Stava cercando di scusarsi. Un tentacolo grigio perla mi sfiorò delicatamente la mano e l'occhio rosso diventò più luminoso. Sentii il solito brivido lungo la schiena. Ecco, pensai, è tornata da me. Cosa voglio di più? Lei è tornata. E' l'unica cosa che conta.

Sorrisi, risposi alla carezza e tornai in cucina a preparare la cena. Anche se sapevo già che l'avremmo ignorata.

* * *

Mio fratello venne il giorno dopo, senza preavviso. Frini era ancora a letto, come tutte le mattine, e niente al mondo l'avrebbe svegliata prima dell'ora di pranzo. Io invece mi ero alzato presto per riordinare la casa prima di prendere il Trasporto Urbano per andare all'InfoPubliShop. Lavoro lì anche adesso, e mi procura quanto basta per vivere decentemente.

Quando sentii suonare stavo finendo di preparare la colazione per Frini. Si svegliava sempre a metà mattina, mangiava qualcosa senza essere del tutto cosciente di quello che faceva, e poi tornava a dormire.

Aprii la porta senza preoccuparmi di chiedere chi fosse, anche perché avevo già dei sospetti: l'unica persona che poteva venirmi a trovare a quell'ora era mio fratello Ark. Entrò e venne subito in cucina.

- Ero sicuro di trovarti qui.

- Ciao, Ark. Come mai da queste parti?

Ark lavora per la Difesa, settore organizzativo. E un uomo molto impegnato e non ha tempo da perdere nelle relazioni sociali. Noi due, però, ci vediamo abbastanza spesso. Lui si prende cura di me, anche adesso che i miei rapporti con la Famiglia sono cambiati.

- Sono passato a salutarti. - Lo disse senza nessuna convinzione: non ha mai saputo mentire. Lasciai perdere la colazione di Frini e mi asciugai le mani al grembiule.

- Avanti, Ark: sputa il rospo. Che c'è che non va?

- Be', si tratta di quel... di quella... di Frini.

- Oh, no. Ancora! Ma che diavolo avete tutti contro di lei? Te l'ho detto migliaia di volte: questa è la mia vita, e Frini ne fa parte, che vi piaccia o no. - Mi interruppi: non volevo litigare con Ark.
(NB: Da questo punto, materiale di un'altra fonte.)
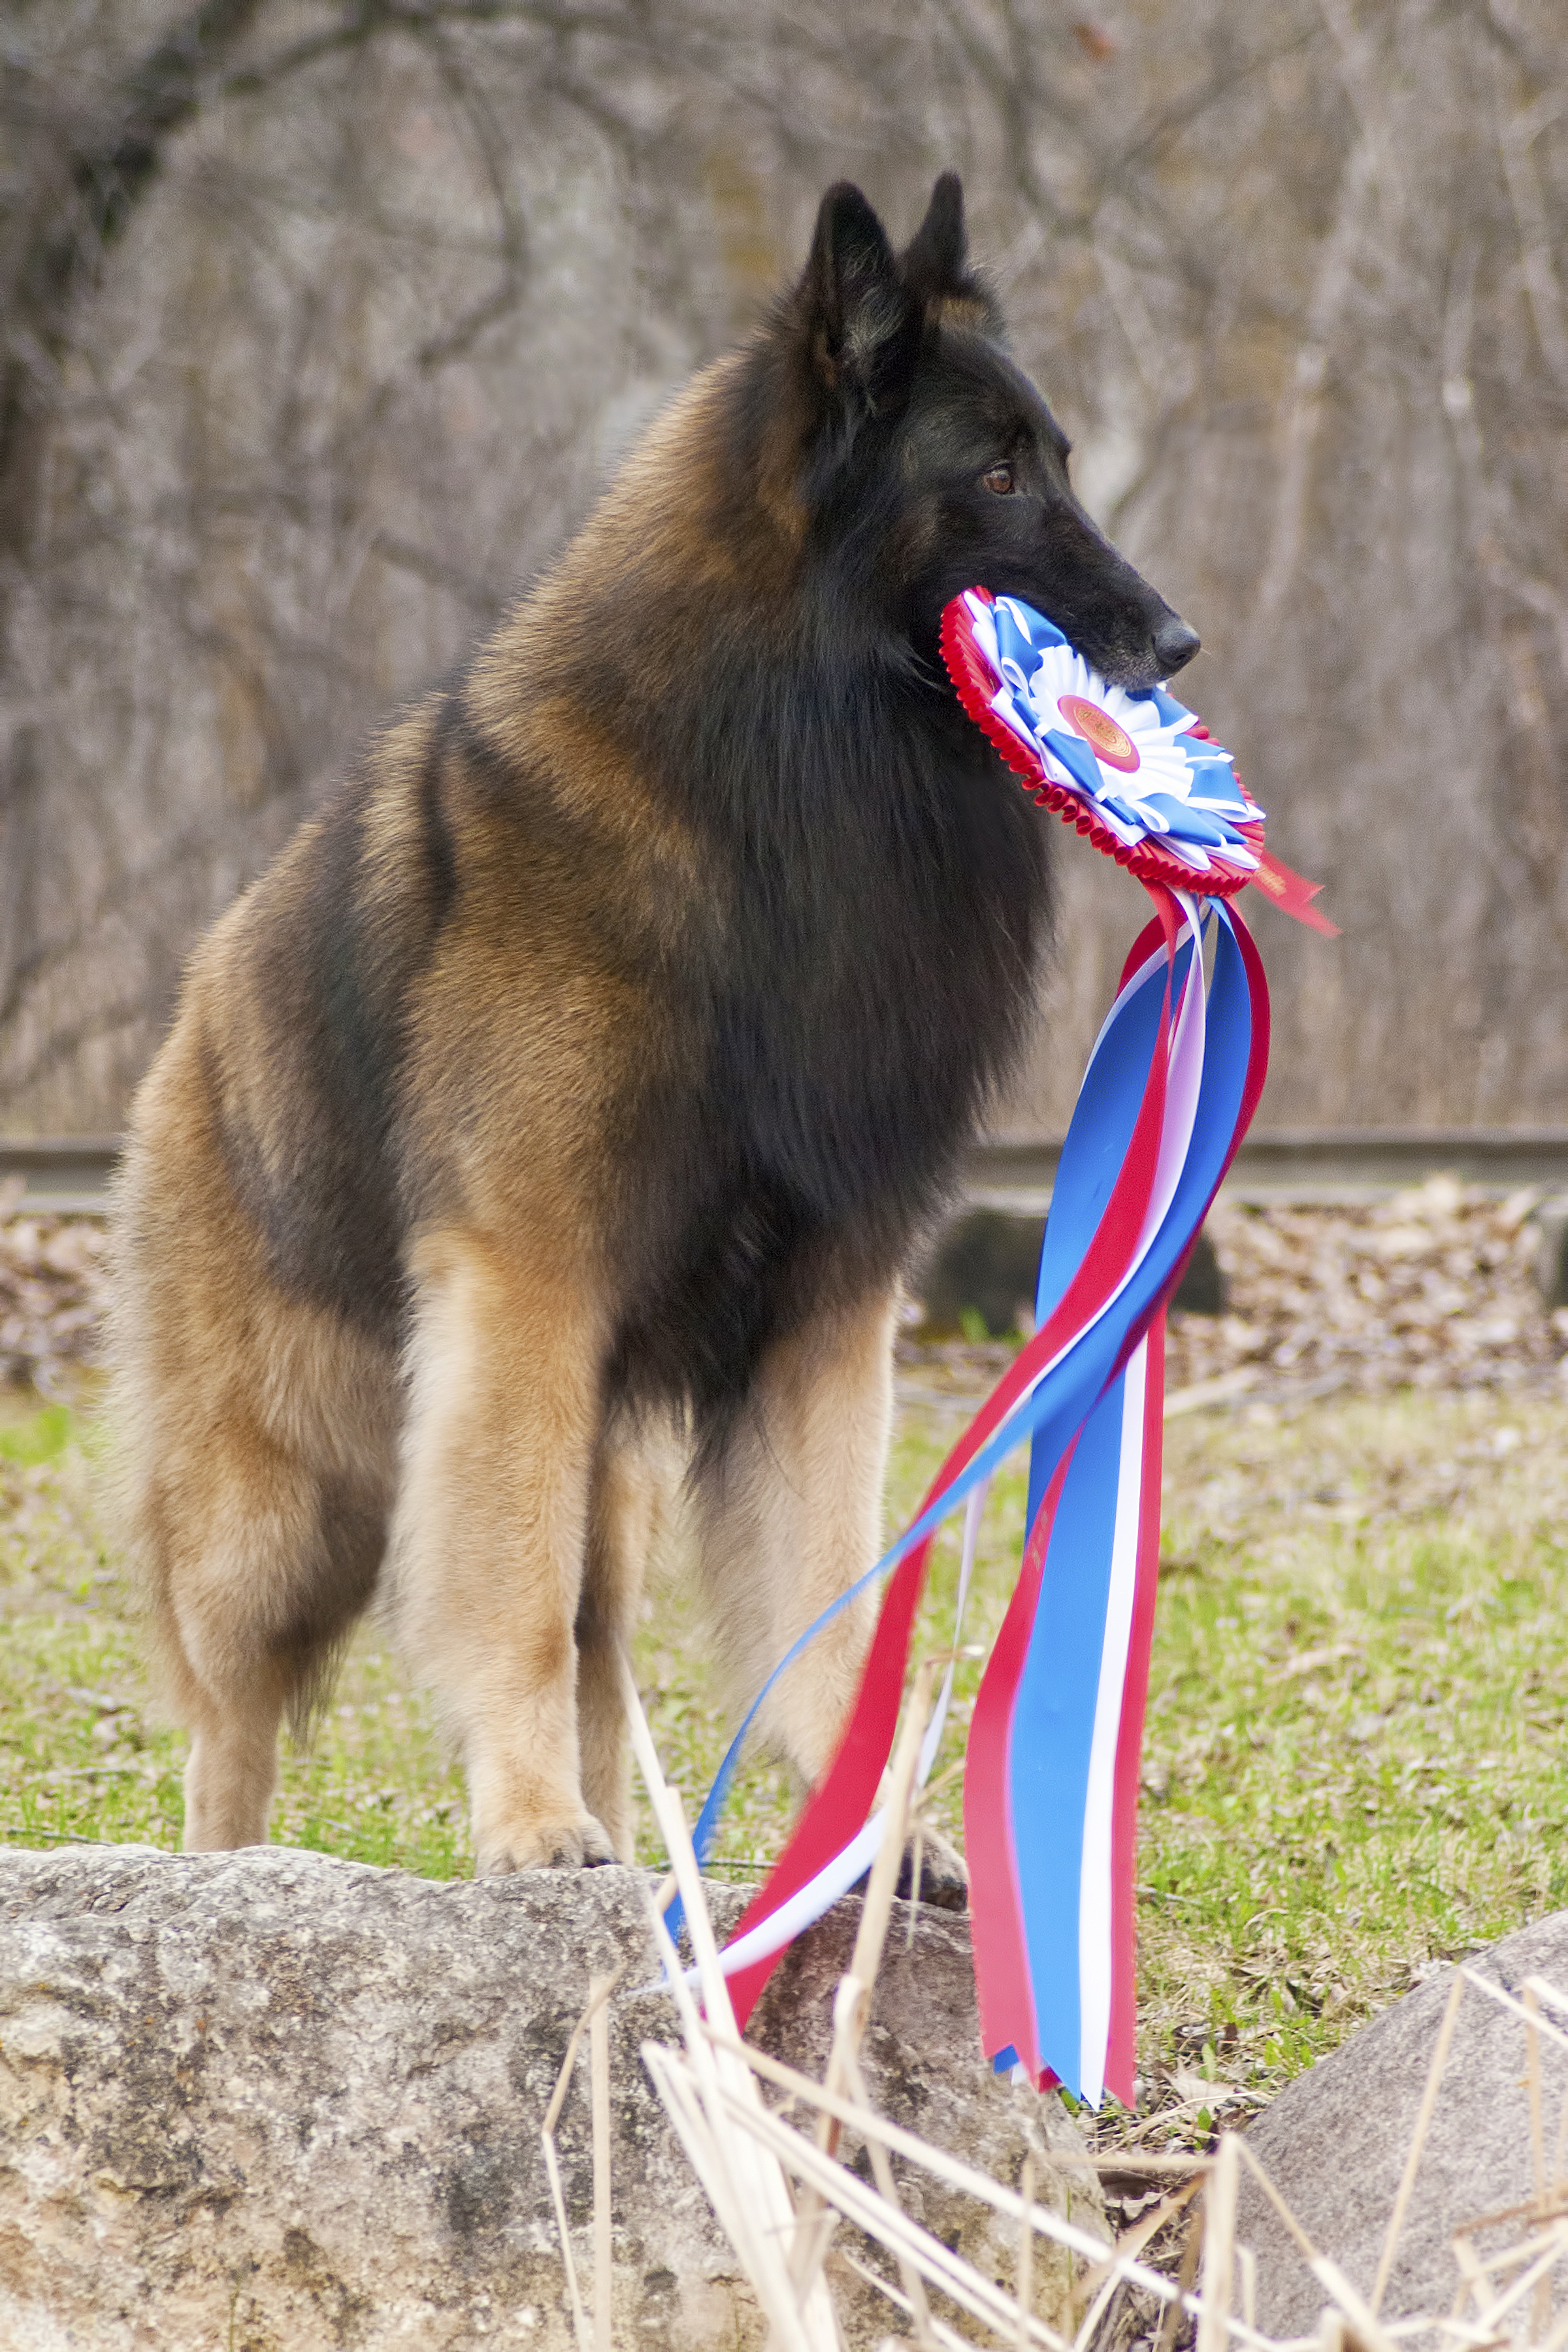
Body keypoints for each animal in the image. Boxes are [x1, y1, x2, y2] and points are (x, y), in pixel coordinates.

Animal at [113, 174, 1203, 1872]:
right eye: (996, 471)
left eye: (1060, 460)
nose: (1171, 645)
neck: (783, 768)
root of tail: (194, 1018)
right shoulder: (525, 1293)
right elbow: (507, 1593)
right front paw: (525, 1826)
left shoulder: (821, 1313)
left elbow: (817, 1604)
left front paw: (865, 1838)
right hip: (283, 1498)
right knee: (236, 1720)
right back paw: (227, 1880)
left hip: (595, 1461)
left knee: (601, 1642)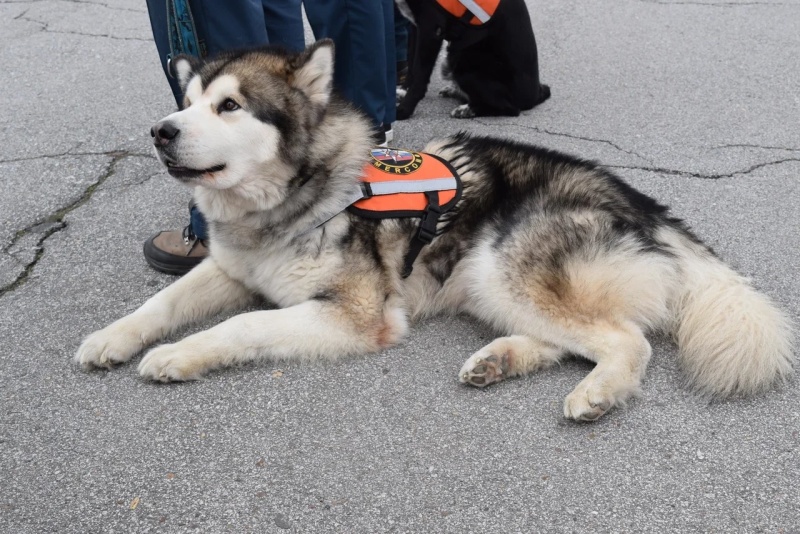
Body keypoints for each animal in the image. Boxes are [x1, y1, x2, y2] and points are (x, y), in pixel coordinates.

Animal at [76, 42, 792, 422]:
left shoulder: (358, 315)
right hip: (488, 282)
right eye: (188, 101)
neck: (297, 198)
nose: (161, 131)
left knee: (626, 340)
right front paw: (113, 338)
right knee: (577, 337)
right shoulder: (229, 268)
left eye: (229, 106)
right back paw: (499, 360)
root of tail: (645, 205)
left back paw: (597, 391)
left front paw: (177, 355)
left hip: (499, 263)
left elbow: (243, 325)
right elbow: (160, 301)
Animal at [398, 0, 552, 119]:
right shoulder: (415, 26)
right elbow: (411, 63)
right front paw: (403, 90)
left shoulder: (431, 29)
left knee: (511, 109)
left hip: (463, 62)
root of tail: (536, 94)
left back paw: (467, 110)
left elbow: (419, 74)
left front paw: (405, 109)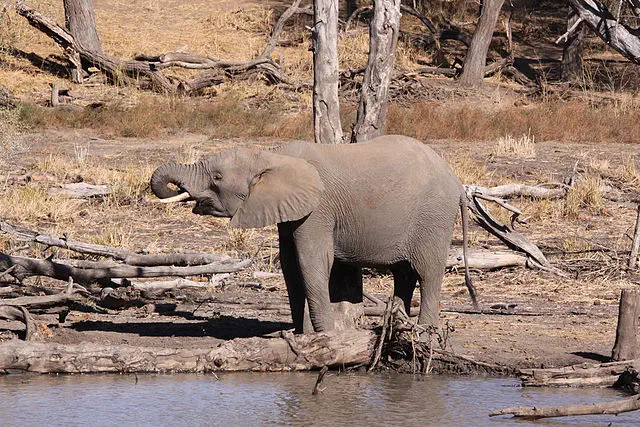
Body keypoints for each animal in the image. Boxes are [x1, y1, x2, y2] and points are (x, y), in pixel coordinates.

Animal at [150, 135, 476, 333]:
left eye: (217, 177)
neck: (271, 155)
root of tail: (458, 184)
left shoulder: (318, 210)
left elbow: (312, 261)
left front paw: (326, 335)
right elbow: (290, 265)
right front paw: (301, 334)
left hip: (433, 217)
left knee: (427, 272)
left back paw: (423, 331)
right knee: (404, 274)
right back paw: (395, 326)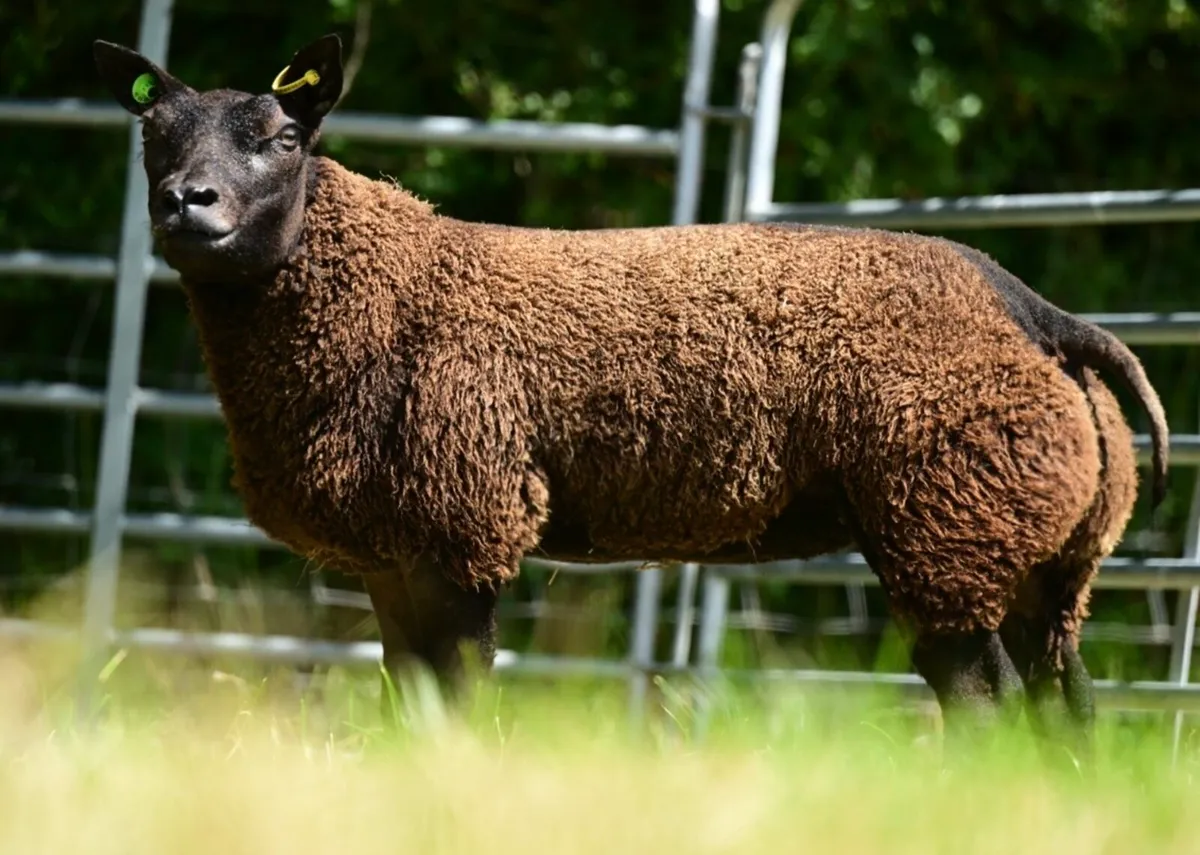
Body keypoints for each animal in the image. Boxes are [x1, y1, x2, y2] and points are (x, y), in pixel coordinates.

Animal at [92, 33, 1167, 753]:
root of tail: (1035, 312)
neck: (384, 290)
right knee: (1065, 715)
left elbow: (459, 706)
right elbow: (409, 707)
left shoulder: (462, 524)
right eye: (152, 137)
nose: (187, 203)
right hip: (1041, 554)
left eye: (282, 136)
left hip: (949, 526)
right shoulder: (392, 551)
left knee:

Cercai di controllarmi, e ripresi a parlare con un tono più calmo.

- Scusami, ma tu lo sai come la penso. E sai anche che su questo argomento non ci incontreremo mai. Dunque? Perché ti ostini a riprendere il discorso?

Ark abbassò lo sguardo, quasi mortificato. Avvicinò una sedia al tavolo e si sedette. A questo punto capii che il nostro dialogo non sarebbe finito lì.

- Lou, ascoltami. - La voce di Ark era decisa, come al solito, eppure dolce e pacata: era un tono che usava solo con me e solo quando voleva parlarmi di Frini. - Ieri quella cosa ha combinato un casino mai visto. E' andata al Centro Vita Aliena, ha stordito le guardie e ha cercato di entrare nei laboratori .

Mi guardò in faccia, serissimo. Non riuscii a sostenere il suo sguardo, consapevole della gravità di quello che Frini aveva combinato. Non mi venne in mente niente di significativo da dire, così rimasi zitto.

- Gli impiegati hanno chiamato il servizio di sicurezza. E il servizio di sicurezza ha mandato me. Quando io e la mia squadra siamo arrivati, l'atrio del Centro era ridotto a un macello. Per fortuna le porte blindate degli ascensori hanno retto, altrimenti Frini avrebbe distrutto anche i laboratori. E chissà che altro.

Avevo voltato le spalle ad Ark. Ero paralizzato dalle sue parole, ma cercavo di fingermi calmo, mentre il mio cervello si arrampicava sugli specchi per cercare una risposta adeguata. Non la trovai, perciò rimasi in silenzio.

- Lou, tu lo sai, mi sono sempre sforzato di accettare la tua decisione. Ti sono stato vicino perfino quando... - Ecco, l'argomento proibito: la vergogna.